**Request:** For the entries that follow, restate word for word the line containing "Working with our", the line containing "disasters. Alongside our", and every line that lies between them.

**Source material:**
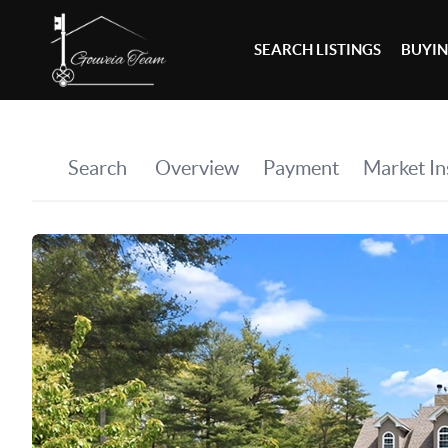
SEARCH LISTINGS
BUYI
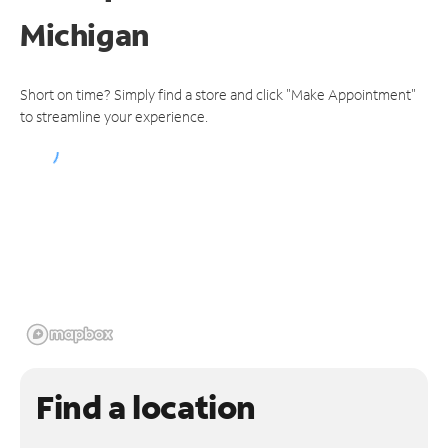
Michigan
Short on time? Simply find a store and click "Make Appointment"
to streamline your experience.
Find a location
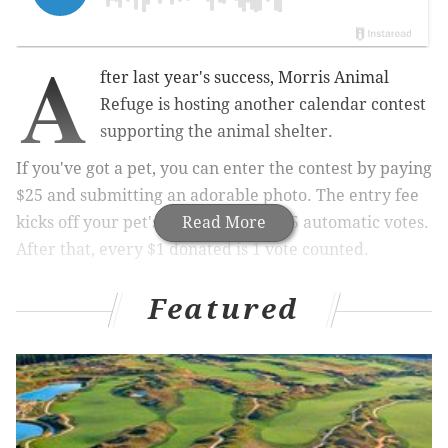
A
fter last year's success, Morris Animal
Refuge is hosting another calendar contest
supporting the animal shelter.
If you've got a pet, you can enter the contest by paying
$25 and submitting an adorable photo. The entry fee
kicks off your pet's campaign with 25 automatic votes.
Read More
After that, e
very $1 donated is 1 vote counted.
The 12 pets with the most votes by the end of
Featured
September will be featured in the 2020 Morris Animal
Refuge calendar.
RELATED:
Meet baby sharks at Adventure Aquarium
in Camden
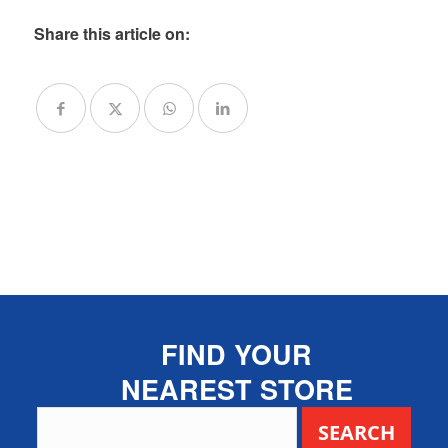
Share this article on:
FIND YOUR
NEAREST STORE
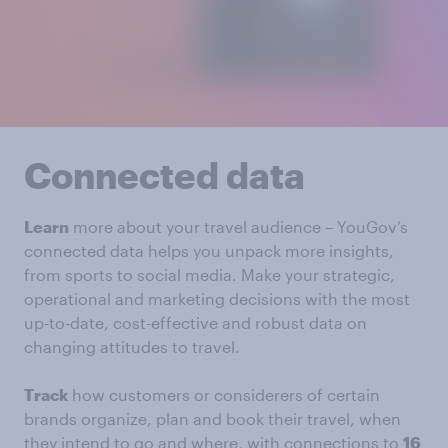
Connected data
Learn
more about your travel audience – YouGov’s
connected data helps you unpack more insights,
from sports to social media. Make your strategic,
operational and marketing decisions with the most
up-to-date, cost-effective and robust data on
changing attitudes to travel.
Track
how customers or considerers of certain
brands organize, plan and book their travel, when
they intend to go and where, with connections to
16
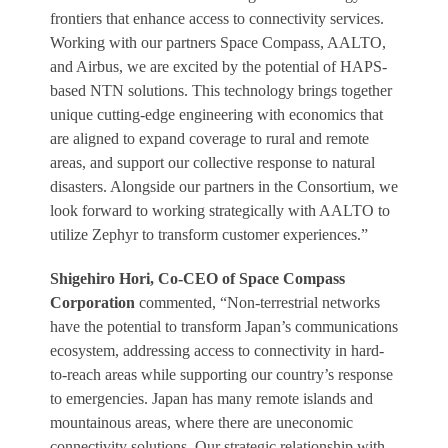
frontiers that enhance access to connectivity services.
Working with our partners Space Compass, AALTO,
and Airbus, we are excited by the potential of HAPS-
based NTN solutions. This technology brings together
unique cutting-edge engineering with economics that
are aligned to expand coverage to rural and remote
areas, and support our collective response to natural
disasters. Alongside our partners in the Consortium, we
look forward to working strategically with AALTO to
utilize Zephyr to transform customer experiences.”
Shigehiro Hori, Co-CEO of Space Compass
Corporation
commented, “Non-terrestrial networks
have the potential to transform Japan’s communications
ecosystem, addressing access to connectivity in hard-
to-reach areas while supporting our country’s response
to emergencies. Japan has many remote islands and
mountainous areas, where there are uneconomic
connectivity solutions. Our strategic relationship with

**Response below:**
Working with our partners Space Compass, AALTO,
and Airbus, we are excited by the potential of HAPS-
based NTN solutions. This technology brings together
unique cutting-edge engineering with economics that
are aligned to expand coverage to rural and remote
areas, and support our collective response to natural
disasters. Alongside our partners in the Consortium, we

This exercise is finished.